Future Considerations
As more of the Affordable Care Act is implemented, there will be more changes in health care delivery. Erickson sees potential for accountable care organizations, which are mandated by law, to fuel innovation in facilities of all sizes. Because analytic tools will increasingly be judged by patient outcomes and whether they reduce the overall cost of patient care, rather than whether they’re billable, there will be more of an incentive to develop tools that increase clinical efficiency and diagnostic accuracy.
An evolving FDA approval process for medical devices will influence innovation. Because technology is changing so rapidly, the FDA is adjusting its views regarding device approval, which Erickson thinks could have a significant effect on how analytic tools are rolled out.

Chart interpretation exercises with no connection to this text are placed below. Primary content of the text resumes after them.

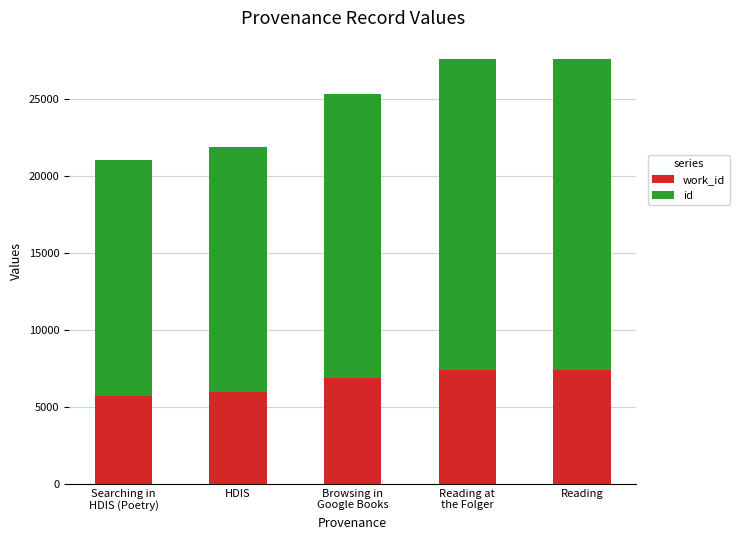

Where is id nearest to the value 17737?

Browsing in
Google Books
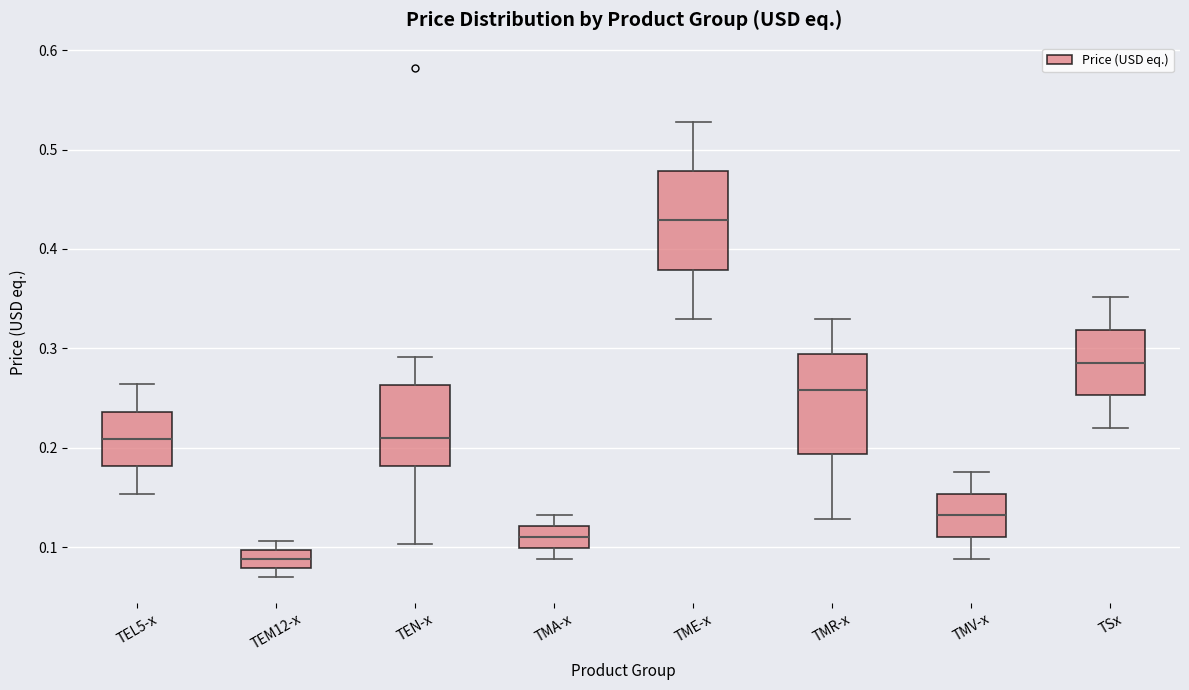

Where does the lower whisker of the box for TSx end on the y-axis? The values are not printed on the chart, so give them approximately, as read against the axis.

0.22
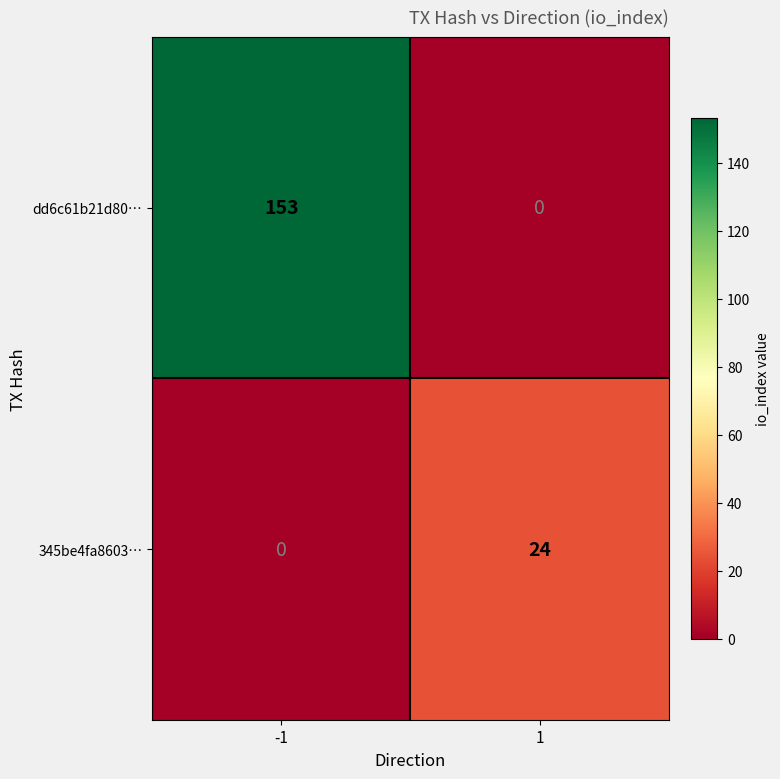

Reading left to right, extract all data points from this chart.

dd6c61b21d80…: -1=153	1=0
345be4fa8603…: -1=0	1=24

Ultimately, though, the people who are most closely involved with patient care will determine which tools are needed. The most useful tools likely will be born from looking at old problems from new angles. Innovators will possess a willingness to ask difficult questions in new ways and, at times, go against the grain.
“That’s part of the challenge,” Erickson says. “If the innovation is so obvious that there’s no resistance, it’s probably not that big of an innovation. The really interesting innovations are the ones that are not obvious and, therefore, [are] controversial.”
— David Yeager is a freelance writer and editor based in Royersford, Pennsylvania. He primarily writes about IT in imaging for Radiology Today.